This course considers a range of astrological techniques and methods that share a common principle – symmetry. Uranian Astrology and the use of midpoints are obvious examples. But there are many other common techniques such as the distribution of elements and qualities, traditional rulerships and antiscia that also use symmetrical principles. 

Much of astrology is done using signs, houses, and aspects which are essentially spatial but do not necessarily involve symmetry. The astrological chart itself is a grid on which planets are located in specific compartments, i.e. houses and signs. The planets can be shown to relate to each other by aspects based on the division of the circle by various integers. In this way, a delineation is produced. In this course, we will consider only astrological techniques that are based on symmetry, which turns out to be quite a few. Best known is the distribution of signs by element and quality, a scheme that is based on equal distances along the ecliptic and that produces perfect triangles and squares.

Required books can be found under the Symmetry and Uranian section HERE

Another example of symmetry in astrology is the arrangement of traditional sign rulerships. In the scheme sometimes called the “ladder of the planets,” an axis is established between Cancer and Leo, and Capricorn and Aquarius. With this axis in place, planetary rulerships are equally divided laterally in spite of the varying angular relationship between signs ruled by the same planet. For example, both Venus and Mars rule signs that are in a quincunx relationship, but in the rulership scheme, they form a symmetrical pattern relative to Aries/Taurus and Libra/Scorpio cusp. The one exception is the single sign rulership of the Cancer and Leo by the Moon and Sun, respectively.

A third example is found in the positions in the zodiac of Jupiter-Saturn conjunctions over a long period of time – roughly 800 years. The conjunction of these bodies happens every 20 years, but not in the same sign successively. The conjunctions take place in signs of the same element but move one sign backward in the zodiac. After roughly 200 years, the conjunctions will shift element, this change is thought to mark significant shifts in collective behaviors that generate historical events.

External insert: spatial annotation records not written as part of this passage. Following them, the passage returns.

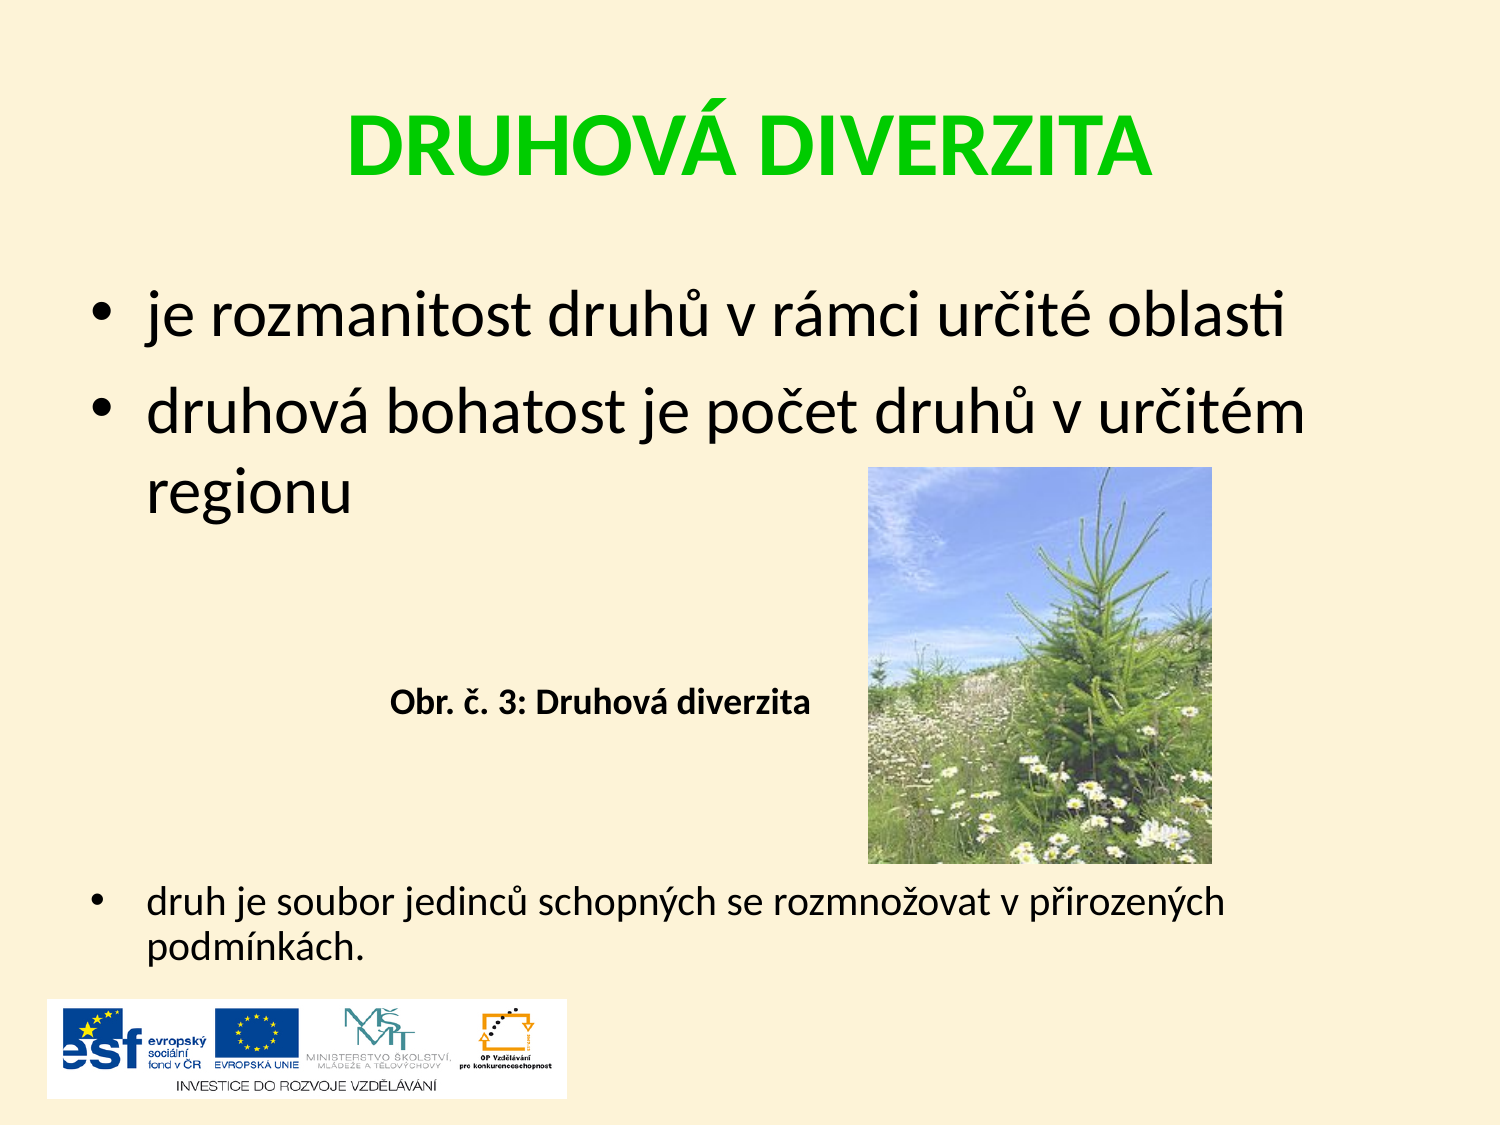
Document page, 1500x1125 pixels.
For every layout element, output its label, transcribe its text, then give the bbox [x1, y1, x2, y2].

picture [868, 467, 1212, 864]
picture [47, 999, 567, 1099]
list je rozmanitost druhů v rámci určité oblasti druhová bohatost je počet druhů v určitém regionu Obr. č. 3: Druhová diverzita druh je soubor jedinců schopných se rozmnožovat v přirozených podmínkách. [75, 262, 1426, 1038]
title DRUHOVÁ DIVERZITA [75, 45, 1426, 233]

A major part of the course will concern itself with an organized set of techniques that are entirely based on the positioning of points and planets at equal distances from each other. These techniques have an ancient pedigree in the form of antiscia and parts, but they blossomed in the 20th century as the core principle of the Hamburg School or Uranian Astrology. This development, surely one of the most important technological developments of the entire century, has had a profound influence on modern astrology in Europe and in the eastern United States. More than half of this course will be concerned with the methodology of this radical development in modern astrology. For those who wish to take this study further, there will be a more advanced course offered next year taught by Gary Christen.

Topics include: Coordinate systems - measuring the sky; Declination and Latitude; Antiscia and proportional arcs, equal openings; Lots (Arabic Parts); Introduction to Uranian Astrology; Midpoints and Planetary Pictures on the 360 degree dial; Midpoint trees, midpoint sorts, arc openings; The 90 degree dial and houses; Solar arc and the TNPs; Edith Wangeman and the Composite Chart

To read some additional information on the development of Symmetrical Astrology, please see Gary Christen's articles at Astrolabe: 

The course website will have recorded lectures, readings, discussion forums, assignments and more. Students can contact the instructor at any time with questions.
Prerequisite - basic knowledge of astrology


scofield.jpgBruce Scofield, PhD University of Massachusetts; MS History of Science, Montclair University; BA, History, Rutgers University. Mr. Scofield has been a practicing astrologer since 1975 and has been a teacher and lecturer at many regional and national conferences over the last twenty years. He has written many articles for various astrological publications and has published a number of important astrological texts, including Timing of Events: Electional Astrology; The Aztec Circle of Destiny; Native American Astrology from Ancient Mexico, and Signs of Time: An Introduction to Mesoamerican Astrology. Mr. Scofield recently received his PhD from the University of Massachusetts where he works on Gaia theory and solar system influences on climate and life. His PhD thesis examined temperature variations in the northern hemisphere correlated with Saturn-Sun geocentric alignments. Bruce is a faculty member at both Kepler College and the University of Massachusetts.